The Luchtsingel Bridge, designed by Zones Urbaines Sensibles (ZUS) as a span over a traffic roundabout in Rotterdam, Netherlands, fulfills a nice (though not absolutely crucial) function: It connects three neighborhoods separated by railroad lines and busy arterial roads with a structure whose bright, yellow color and central circle make that act into a civic gesture with panache and verve. I am not sure that these neighborhoods were all that isolated, as they each had many connections to the rest of the city, just not to each other. But enough people chipped in—in return for having their names inscribed on the bridge—to have this project, out of a range of other proposal that came out of an architecture biennale in Rotterdam four years ago, realized. Not that crowdsourcing did it all: The Dutch government actually paid for most of the bridge; the many contributions acted more as evidence of public support that made authorities believe in the structure’s viability.

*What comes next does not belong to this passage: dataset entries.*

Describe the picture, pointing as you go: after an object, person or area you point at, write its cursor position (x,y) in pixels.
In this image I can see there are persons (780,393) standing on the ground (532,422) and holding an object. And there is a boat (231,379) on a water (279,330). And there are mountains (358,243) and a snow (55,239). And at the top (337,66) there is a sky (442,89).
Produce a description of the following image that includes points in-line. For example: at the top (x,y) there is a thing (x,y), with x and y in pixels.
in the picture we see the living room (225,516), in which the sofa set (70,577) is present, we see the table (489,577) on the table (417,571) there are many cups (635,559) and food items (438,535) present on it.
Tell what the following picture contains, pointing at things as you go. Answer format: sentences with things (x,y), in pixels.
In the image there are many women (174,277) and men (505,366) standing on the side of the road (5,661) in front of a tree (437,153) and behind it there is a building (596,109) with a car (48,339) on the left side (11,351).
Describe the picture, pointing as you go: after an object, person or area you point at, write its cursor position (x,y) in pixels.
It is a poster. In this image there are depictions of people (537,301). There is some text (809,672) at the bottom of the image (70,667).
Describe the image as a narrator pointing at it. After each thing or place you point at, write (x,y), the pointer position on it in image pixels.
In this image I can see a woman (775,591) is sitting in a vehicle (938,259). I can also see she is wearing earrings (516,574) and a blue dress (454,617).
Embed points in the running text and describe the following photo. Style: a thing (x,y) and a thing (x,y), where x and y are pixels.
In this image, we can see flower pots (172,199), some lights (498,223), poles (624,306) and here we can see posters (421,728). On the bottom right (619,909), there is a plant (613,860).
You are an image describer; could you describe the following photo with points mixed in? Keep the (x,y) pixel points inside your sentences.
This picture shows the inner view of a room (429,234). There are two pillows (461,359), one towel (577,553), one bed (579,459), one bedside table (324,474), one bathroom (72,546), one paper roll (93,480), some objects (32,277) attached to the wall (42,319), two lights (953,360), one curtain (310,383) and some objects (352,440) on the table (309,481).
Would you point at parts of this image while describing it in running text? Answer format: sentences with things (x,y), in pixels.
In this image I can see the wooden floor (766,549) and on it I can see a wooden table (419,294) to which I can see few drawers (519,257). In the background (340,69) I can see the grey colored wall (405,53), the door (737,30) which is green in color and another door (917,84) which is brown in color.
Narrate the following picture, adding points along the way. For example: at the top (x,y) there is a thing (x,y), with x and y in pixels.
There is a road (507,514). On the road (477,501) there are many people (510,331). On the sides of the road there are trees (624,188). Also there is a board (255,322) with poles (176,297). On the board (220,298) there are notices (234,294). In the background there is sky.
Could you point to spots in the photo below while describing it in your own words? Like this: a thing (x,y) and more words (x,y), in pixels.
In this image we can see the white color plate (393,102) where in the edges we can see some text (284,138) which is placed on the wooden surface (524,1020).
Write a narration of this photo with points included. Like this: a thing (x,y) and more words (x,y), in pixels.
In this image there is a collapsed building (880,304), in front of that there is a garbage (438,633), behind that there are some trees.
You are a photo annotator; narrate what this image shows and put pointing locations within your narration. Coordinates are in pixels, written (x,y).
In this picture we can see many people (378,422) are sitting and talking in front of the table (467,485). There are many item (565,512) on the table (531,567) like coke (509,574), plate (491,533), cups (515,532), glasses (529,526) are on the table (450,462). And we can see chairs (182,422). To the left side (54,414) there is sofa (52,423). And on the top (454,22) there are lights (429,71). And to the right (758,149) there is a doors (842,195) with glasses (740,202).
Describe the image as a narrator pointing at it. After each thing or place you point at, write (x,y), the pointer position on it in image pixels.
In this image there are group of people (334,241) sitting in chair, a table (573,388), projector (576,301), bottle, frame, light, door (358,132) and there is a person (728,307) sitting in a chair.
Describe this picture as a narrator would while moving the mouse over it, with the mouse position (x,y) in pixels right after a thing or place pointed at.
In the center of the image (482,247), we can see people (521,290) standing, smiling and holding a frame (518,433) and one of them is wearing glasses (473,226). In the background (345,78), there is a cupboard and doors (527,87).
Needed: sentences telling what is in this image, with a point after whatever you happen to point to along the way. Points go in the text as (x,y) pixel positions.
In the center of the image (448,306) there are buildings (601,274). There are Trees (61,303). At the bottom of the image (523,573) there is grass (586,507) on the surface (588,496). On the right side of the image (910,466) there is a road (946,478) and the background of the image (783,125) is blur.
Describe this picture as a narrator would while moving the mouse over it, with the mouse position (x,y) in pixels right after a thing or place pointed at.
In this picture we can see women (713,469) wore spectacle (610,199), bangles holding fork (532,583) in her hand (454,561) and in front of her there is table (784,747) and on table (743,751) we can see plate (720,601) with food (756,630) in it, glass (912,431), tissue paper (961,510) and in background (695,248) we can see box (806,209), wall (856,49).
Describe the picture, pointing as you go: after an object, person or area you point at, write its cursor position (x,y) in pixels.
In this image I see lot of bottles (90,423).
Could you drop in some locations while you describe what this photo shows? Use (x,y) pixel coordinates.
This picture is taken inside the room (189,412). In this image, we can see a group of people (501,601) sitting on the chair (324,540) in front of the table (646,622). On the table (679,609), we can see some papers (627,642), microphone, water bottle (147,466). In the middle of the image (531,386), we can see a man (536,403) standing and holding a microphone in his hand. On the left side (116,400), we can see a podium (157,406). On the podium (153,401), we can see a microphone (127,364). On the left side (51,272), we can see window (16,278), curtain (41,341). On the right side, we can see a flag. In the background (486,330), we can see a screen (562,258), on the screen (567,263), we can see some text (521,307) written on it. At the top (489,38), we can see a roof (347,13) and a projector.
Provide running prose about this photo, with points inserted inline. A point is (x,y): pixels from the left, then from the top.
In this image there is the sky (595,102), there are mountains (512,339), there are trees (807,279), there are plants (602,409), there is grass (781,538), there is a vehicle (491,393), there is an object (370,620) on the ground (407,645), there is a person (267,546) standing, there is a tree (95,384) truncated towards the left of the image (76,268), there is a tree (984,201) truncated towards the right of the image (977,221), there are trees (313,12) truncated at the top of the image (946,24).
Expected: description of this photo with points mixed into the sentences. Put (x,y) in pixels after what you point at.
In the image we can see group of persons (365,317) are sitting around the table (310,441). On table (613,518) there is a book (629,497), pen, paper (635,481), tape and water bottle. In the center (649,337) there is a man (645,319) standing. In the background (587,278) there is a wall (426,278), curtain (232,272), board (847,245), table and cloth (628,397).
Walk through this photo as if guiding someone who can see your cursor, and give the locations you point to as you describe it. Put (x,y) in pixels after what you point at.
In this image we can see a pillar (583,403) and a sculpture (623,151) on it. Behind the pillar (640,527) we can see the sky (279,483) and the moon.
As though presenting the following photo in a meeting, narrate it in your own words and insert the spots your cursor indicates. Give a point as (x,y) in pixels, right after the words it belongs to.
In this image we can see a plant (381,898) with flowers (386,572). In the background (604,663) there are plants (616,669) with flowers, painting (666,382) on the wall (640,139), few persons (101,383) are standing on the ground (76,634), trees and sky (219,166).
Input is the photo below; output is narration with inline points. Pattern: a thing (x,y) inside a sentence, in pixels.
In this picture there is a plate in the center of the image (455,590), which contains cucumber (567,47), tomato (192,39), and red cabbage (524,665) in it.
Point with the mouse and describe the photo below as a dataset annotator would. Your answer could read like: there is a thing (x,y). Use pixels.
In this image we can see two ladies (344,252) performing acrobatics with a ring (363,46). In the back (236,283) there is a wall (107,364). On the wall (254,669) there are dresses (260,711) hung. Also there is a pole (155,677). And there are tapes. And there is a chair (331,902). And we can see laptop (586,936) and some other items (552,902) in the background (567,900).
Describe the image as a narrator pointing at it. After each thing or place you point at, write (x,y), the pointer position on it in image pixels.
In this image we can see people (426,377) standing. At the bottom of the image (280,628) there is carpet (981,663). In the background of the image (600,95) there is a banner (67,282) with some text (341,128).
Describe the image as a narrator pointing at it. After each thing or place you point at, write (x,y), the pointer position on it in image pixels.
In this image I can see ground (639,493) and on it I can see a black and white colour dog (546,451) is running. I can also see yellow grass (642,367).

Amager Resource Center; Bjarke Ingels Group
Courtesy Bjarke Ingels Group Amager Resource Center; Bjarke Ingels Group

The Danish example is even more limited in its scope: It is not the power plant itself (the Amager Resource Center, designed by Bjarke Ingels’ firm BIG) that the campaign seeks to fund, but the art project, created by the German group Realities:United, that is seeking $15,000 in crowdsourced funding. This will enable the plant to “blow smoke rings,” which, to me, seems like a slightly odd thing: Why would you want a plant that is to be a model of sustainability refer to something old men puffing on cigars used to produce? The point is that it will make what is a piece of infrastructure into something you will look at and see as something producing a fun and perhaps beautiful phenomenon, even if it is not one revealing of its actual workings. We shall see if the public agrees. 

Amagerforbraending Plant, BIG-Bjarke Ingels Group
Amagerforbraending Plant, BIG-Bjarke Ingels Group

These public projects are very different from another kind of crowdsourcing, which seeks to replace the nitty-gritty work many architects do on a daily basis with design intelligence sourced on the web. Sites such Arcbazar might get you a good closet and maybe even a kitchen design, but the scale and nature of the jobs seem to make it not much of a threat to those designing for more complex and specific situations—although a recent Swedish example, managed by a construction firm, is encouraging in terms of the resulting design for a tiny house’s seeming elegance.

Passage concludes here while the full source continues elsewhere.